The result should be the lines from the one holding "Numeri 11.2" to the final line of the records, retyped exactly.

[EXERCISE MATERIALS Boundary: Start]

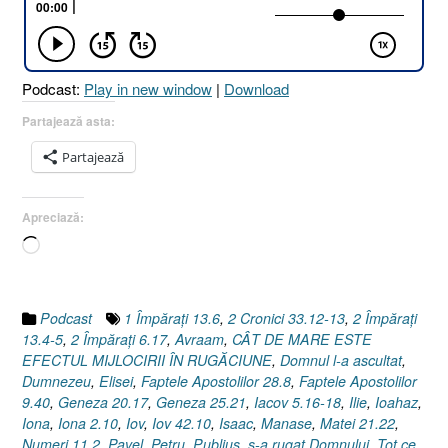
MIJLOCIRII
ÎN
RUGĂCIUNE
?
Podcast:
Play in new window
|
Download
[Iacov
5.16-
Partajează asta:
18]”
Partajează
Apreciază:
Încarc...
Podcast
1 Împăraţi 13.6
,
2 Cronici 33.12-13
,
2 Împăraţi
13.4-5
,
2 Împăraţi 6.17
,
Avraam
,
CÂT DE MARE ESTE
EFECTUL MIJLOCIRII ÎN RUGĂCIUNE
,
Domnul l-a ascultat
,
Dumnezeu
,
Elisei
,
Faptele Apostolilor 28.8
,
Faptele Apostolilor
9.40
,
Geneza 20.17
,
Geneza 25.21
,
Iacov 5.16-18
,
Ilie
,
Ioahaz
,
Iona
,
Iona 2.10
,
Iov
,
Iov 42.10
,
Isaac
,
Manase
,
Matei 21.22
,
Numeri 11.2
,
Pavel
,
Petru
,
Publius
,
s-a rugat Domnului
,
Tot ce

[EXERCISE MATERIALS Boundary: End]

_WRITTEN SOLUTION_
Numeri 11.2
,
Pavel
,
Petru
,
Publius
,
s-a rugat Domnului
,
Tot ce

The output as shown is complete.